Replies are listed 'Best First'.
Re: How do I dynamically populate a hash after parsing columns from a file
by ikegami (Patriarch) on Mar 08, 2011 at 22:53 UTC
    Your code works fine:
    ... Hash size: 13

    PS — close(); should be close(IN);

      Eclipse says that I my hash size is zero. I know that the file has 24750 records
      because it is on my desktop and and I opened it manually before I ran
      my script. I guess it's something with Perl implementation of eclipse.
      Thanks!
        Eclipse is not implemented in Perl. I think you mean "the perl launched by EPIC". And I seriously doubt that. I suspect something you said isn't true. Once you find out what, you'll have found your problem.
Re: How do I dynamically populate a hash after parsing columns from a file
by lostjimmy (Chaplain) on Mar 08, 2011 at 23:00 UTC
    There doesn't seem to be anything wrong with your code. I get Hash size: 13 when I run it against the provided data. Also, you're using Data::Dumper, so why not see what that prints?

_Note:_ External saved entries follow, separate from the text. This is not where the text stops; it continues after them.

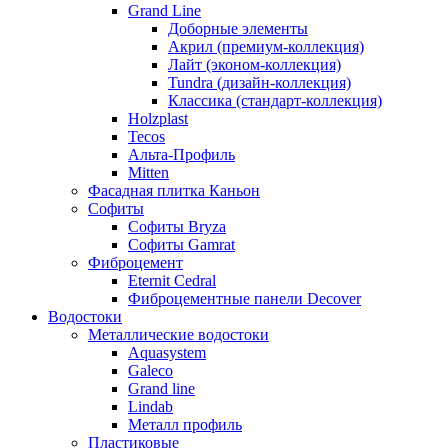
Grand Line
Доборные элементы
Акрил (премиум-коллекция)
Лайт (эконом-коллекция)
Tundra (дизайн-коллекция)
Классика (стандарт-коллекция)
Holzplast
Tecos
Альта-Профиль
Mitten
Фасадная плитка Каньон
Софиты
Софиты Bryza
Софиты Gamrat
Фиброцемент
Eternit Cedral
Фиброцементные панели Decover
Водостоки
Металлические водостоки
Aquasystem
Galeco
Grand line
Lindab
Металл профиль
Пластиковые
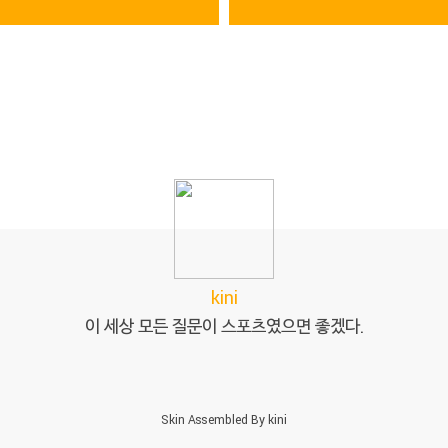
kini
이 세상 모든 질문이 스포츠였으면 좋겠다.
Skin Assembled By
kini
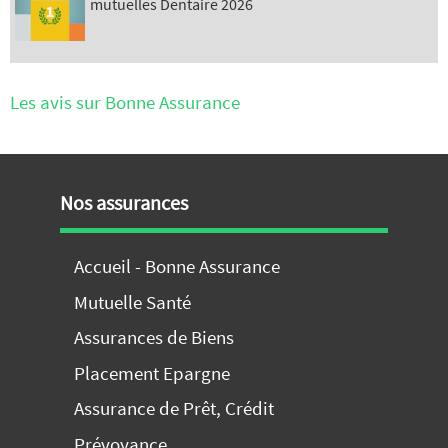
mutuelles Dentaire 2026
Les avis sur Bonne Assurance
Nos assurances
Accueil - Bonne Assurance
Mutuelle Santé
Assurances de Biens
Placement Epargne
Assurance de Prêt, Crédit
Prévoyance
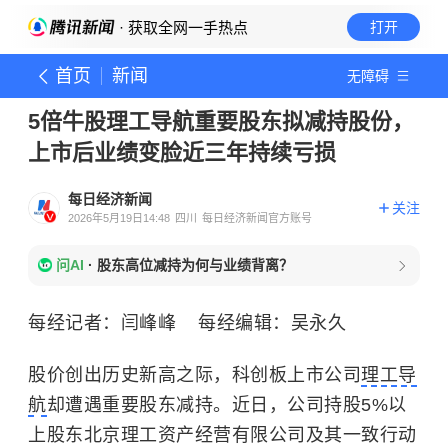
· 获取全网一手热点
打开
首页
新闻
无障碍
5倍牛股理工导航重要股东拟减持股份，
上市后业绩变脸近三年持续亏损
每日经济新闻
关注
2026年5月19日14:48
四川
每日经济新闻官方账号
问AI
·
股东高位减持为何与业绩背离？
每经记者：闫峰峰 每经编辑：吴永久
股价创出历史新高之际，科创板上市公司
理工导
航
却遭遇重要股东减持。近日，公司持股5%以
上股东北京理工资产经营有限公司及其一致行动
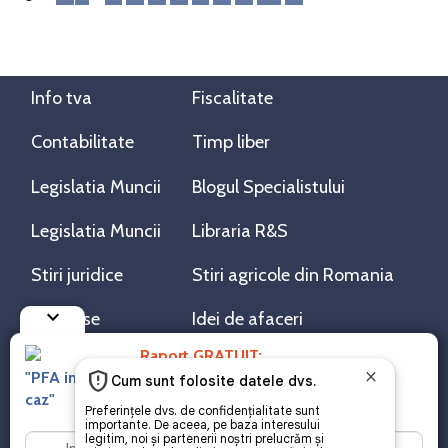
Info tva
Fiscalitate
Contabilitate
Timp liber
Legislatia Muncii
Blogul Specialistului
Legislatia Muncii
Libraria R&S
Stiri juridice
Stiri agricole din Romania
keyboard_arrow_down
AdSense
Idei de afaceri
Raport GRATUIT:
"PFA in 2026. Noutati privind TAXAREA + Studii de
RSS Flux RSS 2.0
caz"
Sitemap XML
Despre cookies
Parterneri PortalPFA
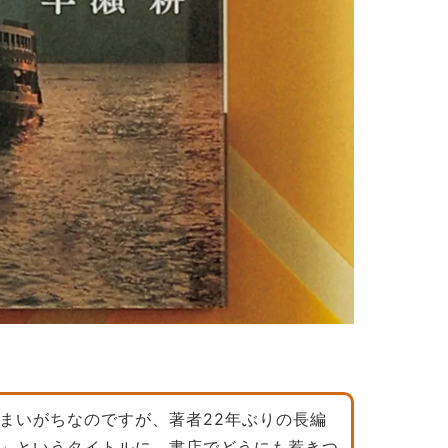
まいがちなのですが、著者22年ぶりの長編
」というタイトルに、書店でどうにも惹きつ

    Are you sure CCDS.20090902.txt actually contains anything?

Re: How do I dynamically populate a hash after parsing columns from a file
by roboticus (Chancellor) on Mar 09, 2011 at 13:19 UTC

    IomSpace:

    I was able to reproduce your problem with a couple tweaks:

    • I added $/="\r\n"; just after your use statements, and
    • I modified the data to end in "\n" only.

    So, I think you're running on a windows box, so perl is assuming CRLF line endings, but your data comes from a Unix box and has LF endings. So your line to consume the header eats the entire file, and your while loop has nothing to process. Anyway, that's my guess.

    ...roboticus

    When your only tool is a hammer, all problems look like your thumb.

Re: How do I dynamically populate a hash after parsing columns from a file
by wfsp (Abbot) on Mar 09, 2011 at 10:34 UTC
    You provided a short script with some sample data and monks are reporting that your script worked ok for them. I downloaded the code too but had to make a few small changes (the other monks must have done something similar).

    I commented out the

    open(IN,"CCDS.20090902.txt")...
    line and changed the two subsequent occurences of IN to DATA (i.e. use the sample data). Worked ok for me too. Your algorythm's fine, this is useful to know and points you further up the script. The question becomes, "Is the input what you think it is?" Is the file your opening actually the file you think it is. For me at least, a common and frustrating state of affairs. :-)

    Perhaps consider what I do in these cases. I put in some debugging code that prints the first 10 lines of the file after its been opened. Add loud delimiters to the start and end of each line, say, ***. This can help identify any issues with white space/new lines etc. Have a good look. Is it, as lostjimmy suggests, empty?

    Good luck!